There are also other optional parameters that can be used to fine-tune the performance of the Isolation Forest algorithm, such as the subsample
size (max_samples), the contamination parameter (contamination), and the random seed (random_state).

max_samples: This parameter controls the size of the subsample used to build each tree. A smaller subsample can speed up the computation, but 
it can also decrease the effectiveness of the anomaly detection.

contamination: This parameter controls the expected proportion of anomalies in the data. It is used to compute the decision threshold for
classifying data points as anomalies or non-anomalies. If the contamination parameter is not specified, a default value of 0.1 is used.

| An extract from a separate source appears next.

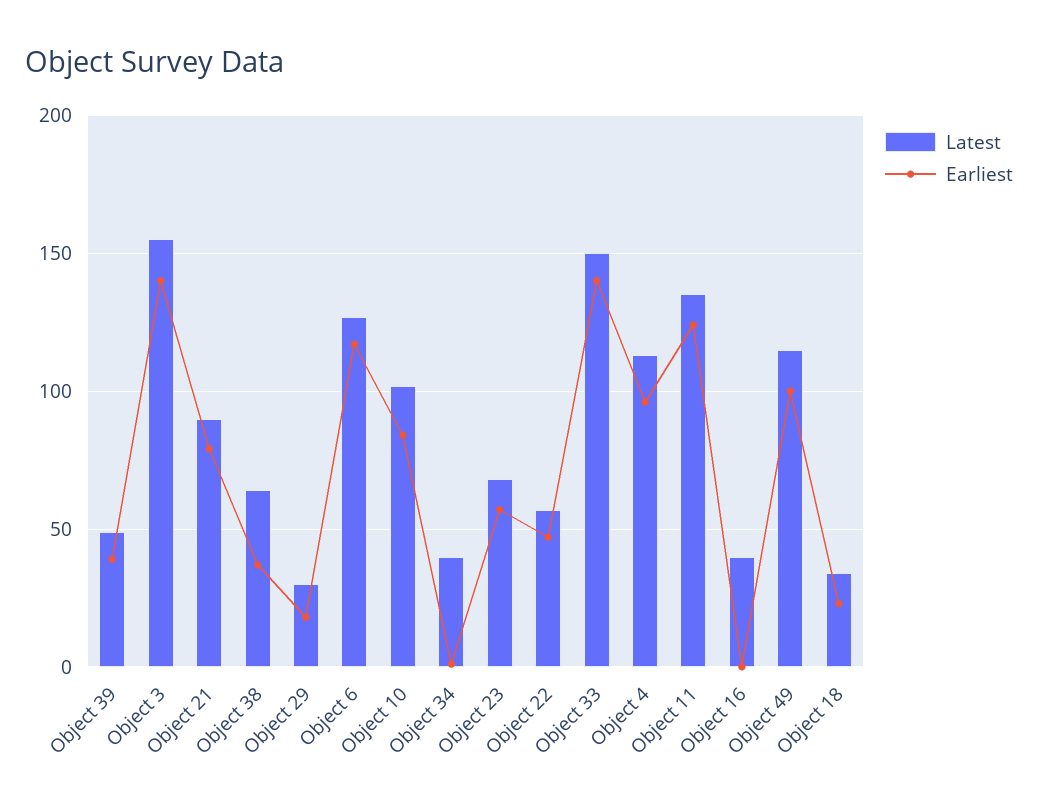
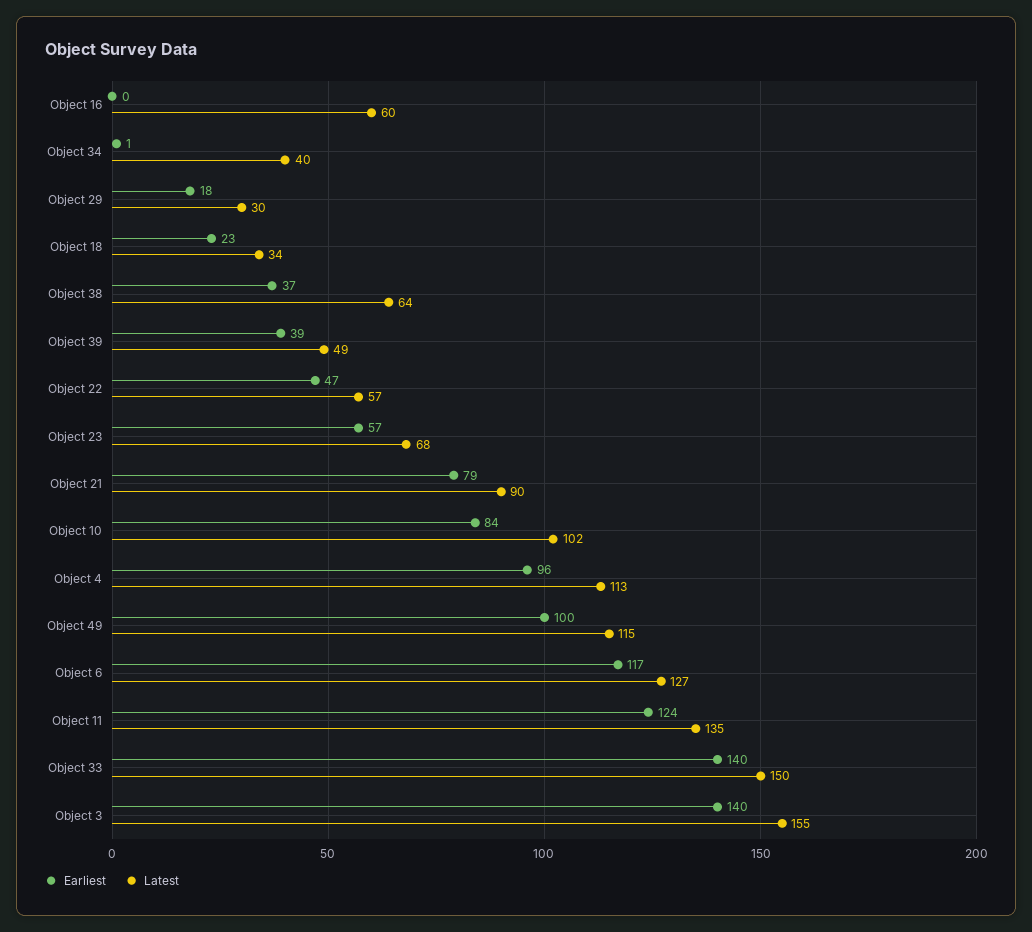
Latest, Object 16: 40 -> 60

random_state: This parameter sets the random seed for the Isolation Forest algorithm. It is used to ensure reproducibility of the results.

In [None]:
If a data point has only 2 neighbours of the same class within a radius of 0.5, what is its anomaly score using KNN with K=10?

In [None]:
To compute the anomaly score of a data point using the KNN algorithm, we need to find its K nearest neighbors and compute the average distance
to those neighbors. The anomaly score is then defined as the inverse of this average distance.

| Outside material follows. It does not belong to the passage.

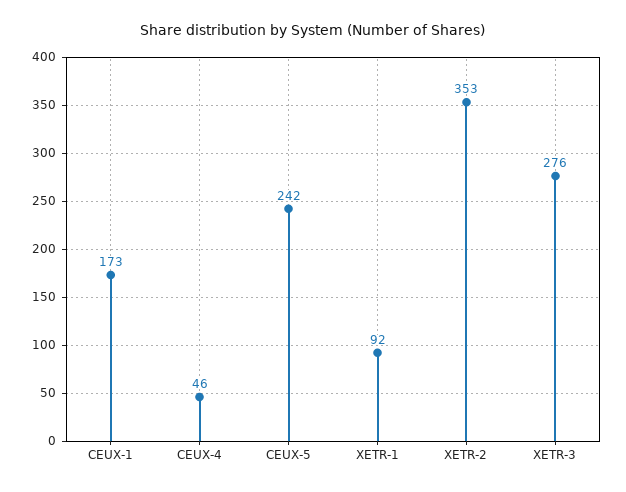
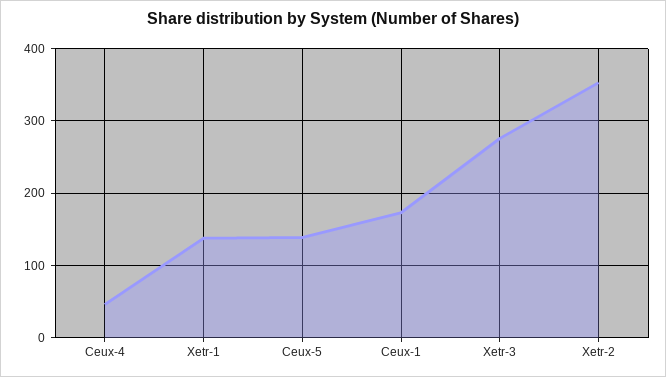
CEUX-5: 242 -> 140
XETR-1: 92 -> 140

In this case, the data point has only 2 neighbors of the same class within a radius of 0.5, which means that it does not have enough neighbors 
to compute an anomaly score using the KNN algorithm with K=10.

In [None]:
Using the Isolation Forest algorithm with 100 trees and a dataset of 3000 data points, what is the anomaly score for a data point that has an average path length of 5.0 compared to the average path length of the trees?

In [None]:
In the Isolation Forest algorithm, the anomaly score of a data point is computed as the average path length of the data point in the isolation
trees normalized by the expected average path length of a randomly generated data point in the same dataset. The expected average path length 
is given by a formula that depends on the number of data points in the dataset, which is 3000 in this case.

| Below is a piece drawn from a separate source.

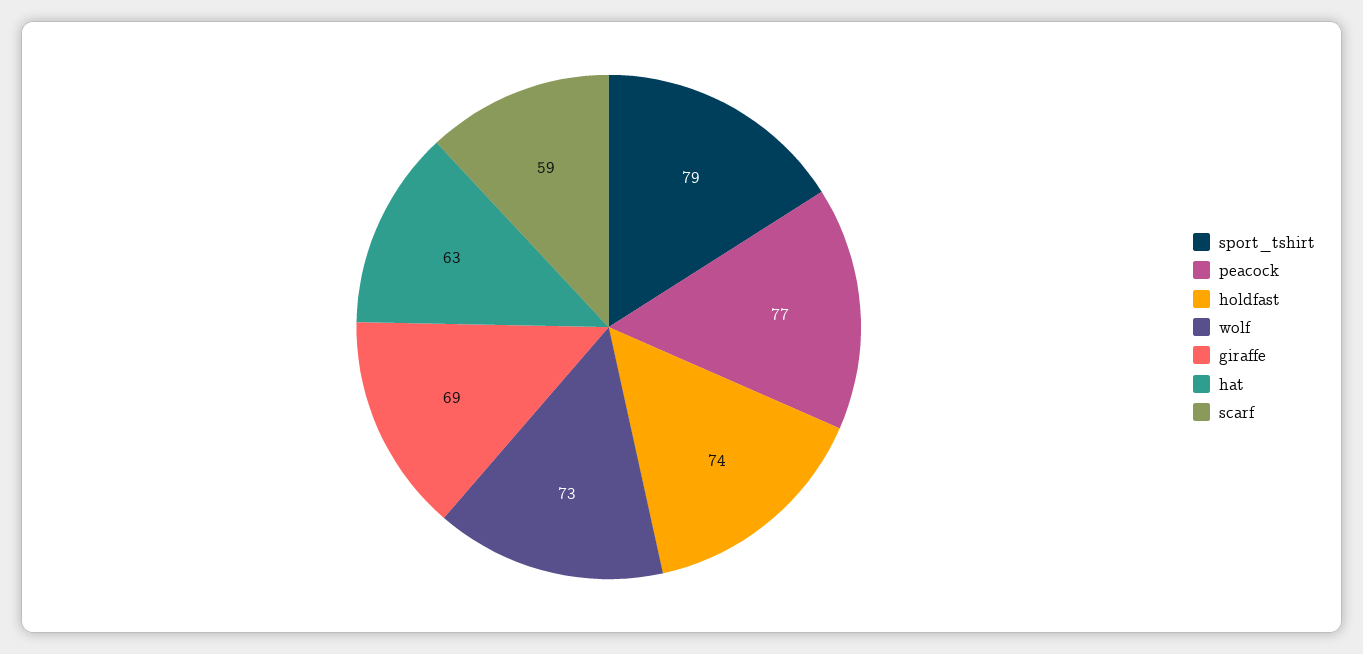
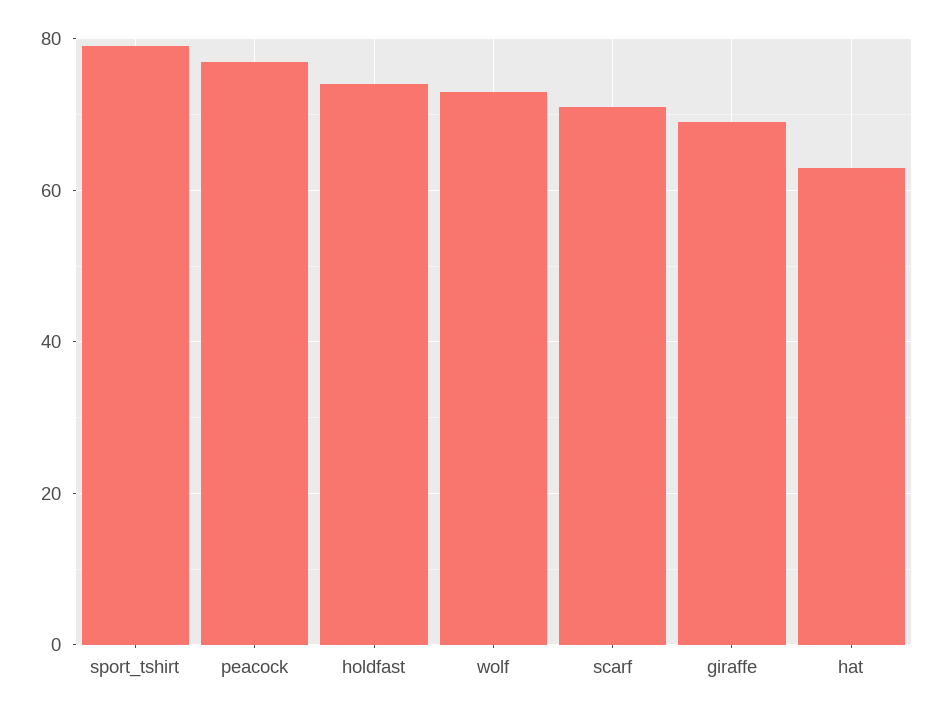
scarf: 59 -> 70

If a data point has an average path length of 5.0 compared to the average path length of the trees, we can compute its anomaly score as
follows:

Compute the expected average path length for a randomly generated data point in the dataset:
c(n) = 2 * (log(n - 1) + 0.5772156649) - 2 * (n - 1) / n

expected_avg_path_length = c(3000)

The constant c(n) is a correction factor that depends on the number of data points n in the dataset. In this case, c(3000) ≈ 5.523.

Compute the anomaly score of the data point:
anomaly_score = 2 ** (-5.0 / expected_avg_path_length)

The average path length of the data point is divided by the expected average path length and exponentiated with base 2.

For example, if expected_avg_path_length ≈ 5.523 and the data point has an average path length of 5.0, then:

anomaly_score = 2 ** (-5.0 / 5.523) ≈ 0.753